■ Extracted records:
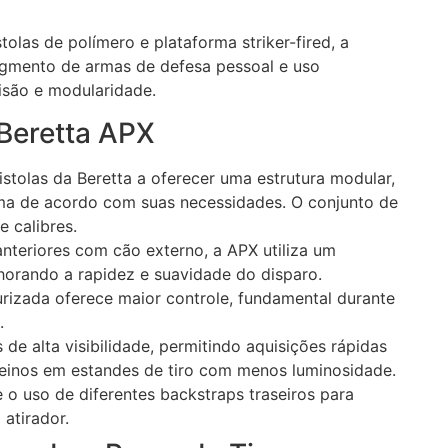
las de polímero e plataforma striker-fired, a
gmento de armas de defesa pessoal e uso
isão e modularidade.
 Beretta APX
istolas da Beretta a oferecer uma estrutura modular,
rma de acordo com suas necessidades. O conjunto de
e calibres.
 anteriores com cão externo, a APX utiliza um
elhorando a rapidez e suavidade do disparo.
rizada oferece maior controle, fundamental durante
.
de alta visibilidade, permitindo aquisições rápidas
einos em estandes de tiro com menos luminosidade.
 o uso de diferentes backstraps traseiros para
atirador.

■ TASK INSTRUCTIONS: Output the records above exactly, leaving out pictures.

■ RESULT:
las de polímero e plataforma striker-fired, a
gmento de armas de defesa pessoal e uso
isão e modularidade.
 Beretta APX
istolas da Beretta a oferecer uma estrutura modular,
rma de acordo com suas necessidades. O conjunto de
e calibres.
 anteriores com cão externo, a APX utiliza um
elhorando a rapidez e suavidade do disparo.
rizada oferece maior controle, fundamental durante
.
de alta visibilidade, permitindo aquisições rápidas
einos em estandes de tiro com menos luminosidade.
 o uso de diferentes backstraps traseiros para
atirador.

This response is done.